La prima lettera di Mancini inizia proprio con il racconto di una visita ricevuta da un amico, rimasto due giorni lì. Il Marchese D’Azeglio, torna qualche mese più tardi, portandogli libri, panni, zucchero e cioccolata. La cognata di Mancini deve essersi meravigliata di questa possibilità ed aver interrogato il congiunto che risponde:

“Mi pare che sia rimasta molto sorpresa della visita fattaci da Azeglio soprattutto per il capo della licenza di penetrare in questo formidabile recesso; ma la licenza più importante, come Ella può supporre è quella della borsa”. Quindi era frequente l’abitudine di pagare i carcerieri per accedere e far visita ai prigionieri.

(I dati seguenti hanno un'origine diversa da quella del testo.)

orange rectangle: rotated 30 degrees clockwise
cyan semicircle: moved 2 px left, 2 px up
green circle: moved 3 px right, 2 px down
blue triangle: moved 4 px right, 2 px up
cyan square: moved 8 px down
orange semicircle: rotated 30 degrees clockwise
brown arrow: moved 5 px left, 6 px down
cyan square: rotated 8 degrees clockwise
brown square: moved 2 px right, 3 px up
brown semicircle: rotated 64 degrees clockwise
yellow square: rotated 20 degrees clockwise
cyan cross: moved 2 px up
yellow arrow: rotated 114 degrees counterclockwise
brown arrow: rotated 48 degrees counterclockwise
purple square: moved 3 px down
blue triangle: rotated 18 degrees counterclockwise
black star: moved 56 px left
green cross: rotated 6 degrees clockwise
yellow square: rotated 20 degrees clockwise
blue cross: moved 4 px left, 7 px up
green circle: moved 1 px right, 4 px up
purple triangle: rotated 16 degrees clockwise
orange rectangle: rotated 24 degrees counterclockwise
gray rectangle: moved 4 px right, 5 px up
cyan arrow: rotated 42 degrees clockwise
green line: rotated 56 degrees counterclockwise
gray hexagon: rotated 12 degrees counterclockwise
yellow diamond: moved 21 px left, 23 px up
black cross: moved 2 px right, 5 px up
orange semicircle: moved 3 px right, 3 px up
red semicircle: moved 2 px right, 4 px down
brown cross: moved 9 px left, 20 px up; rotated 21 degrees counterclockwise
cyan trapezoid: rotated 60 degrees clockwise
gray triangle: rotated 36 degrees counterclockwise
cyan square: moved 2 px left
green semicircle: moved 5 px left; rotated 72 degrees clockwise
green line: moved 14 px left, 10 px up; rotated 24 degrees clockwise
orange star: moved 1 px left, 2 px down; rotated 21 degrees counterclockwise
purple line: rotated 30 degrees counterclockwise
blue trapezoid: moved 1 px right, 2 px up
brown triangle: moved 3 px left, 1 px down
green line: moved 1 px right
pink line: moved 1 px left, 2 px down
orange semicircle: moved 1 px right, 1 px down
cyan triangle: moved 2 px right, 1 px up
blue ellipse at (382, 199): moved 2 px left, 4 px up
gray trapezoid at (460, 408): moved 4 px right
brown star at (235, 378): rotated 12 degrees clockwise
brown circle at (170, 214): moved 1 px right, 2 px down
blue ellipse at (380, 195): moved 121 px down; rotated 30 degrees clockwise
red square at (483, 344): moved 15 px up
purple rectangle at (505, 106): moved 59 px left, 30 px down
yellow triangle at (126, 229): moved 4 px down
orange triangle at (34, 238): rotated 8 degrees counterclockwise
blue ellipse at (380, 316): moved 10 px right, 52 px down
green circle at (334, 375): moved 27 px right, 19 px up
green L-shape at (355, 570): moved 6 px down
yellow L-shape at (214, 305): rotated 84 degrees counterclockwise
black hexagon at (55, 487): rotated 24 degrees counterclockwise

Scopriamo di più sulla prigionia di Mancinelli, che divide la stanza con un altro prigioniero Ferdinando de Barrera:

“noi viviamo sempre insieme, e nella medesima camera: questa è per me una gran fortuna: noi siamo per così dire un cuor solo; egli mi solleva estremamente e mi porge de’ buoni esempi.”

Le lettere sono un prezioso strumento di comunicazione, utilizzato sia dal compagno di prigionia per lasciare un proprio messaggio, sia da altri come il prigioniero Valentini, un modo per tenersi in contatto con il mondo esterno.

Le condizioni di prigionia sono buone, lo scopriamo da una descrizione di uno dei capitani addetti alla vigilanza, in un passaggio della stessa lettera c’è anche una descrizione del forte:

[…] questi è una persona eccellente e amabile oltre ogni credere, egli ci favorisce qualche volta e ci riguarda con occhio di bontà, egli è amato da tutti per la sua virtù.

La cucina

Per quanto riguarda il cibo racconta:

“in quanto alla cucina, ve ne ha una sola per tutta la comunità, com’ella suppone, ma non vi è poi perfetta uniformità nelle vivande che toccano a ciascuno, giacché si mangia separati nelle proprie camere, da soli, chi con un compagno come io con Barrera, chi con più Compagnia. Si può chiedere alla cantina qualche cosa di ciò che più aggrada, s’intende già cose semplici e di mediocre spesa: per esempio io mangio sempre l’uova invece di lesso. L’ora [del pranzo] è mezzogiorno e mezzo la mattina e la sera le 9.

I prigionieri possono scrive lettere e spedirle tre volte a settimana: il lunedì, il mercoledì ed il venerdì entro le nove del mattino. La posta arriva al Forte il martedì, il giovedì ed il sabato entro le otto di sera.

Le condizioni sono anche migliori, per alcuni aspetti, rispetto a tanti altri luoghi di detenzione, parlando della biancheria:

“riguardo alle lenzuola quelle le da il Forte, così la biancheria da tavola”.

Quanto non è fornito dal Forte, se non può essere recapitato personalmente da qualcuno, impiega circa due mesi ad arrivare tramite spedizione.

Abbiamo potuto ripercorrere solo alcuni passaggi delle numerose lettere di Mancini, che sicuramente meriterebbero uno studio più approfondito.

Nel 1814 Mancini tornò libero e quattro anni più tardi fu nominato vescovo di Massa Marittima nel 1818. Nel 1824 divenne arcivescovo di Siena, incarico portato avanti fino alla morte.

Mons. Mancini sopravvisse a Napoleone, per diversi decenni, morirà nel 1855 a Siena, convinto sostenitore dell’Antico Regime.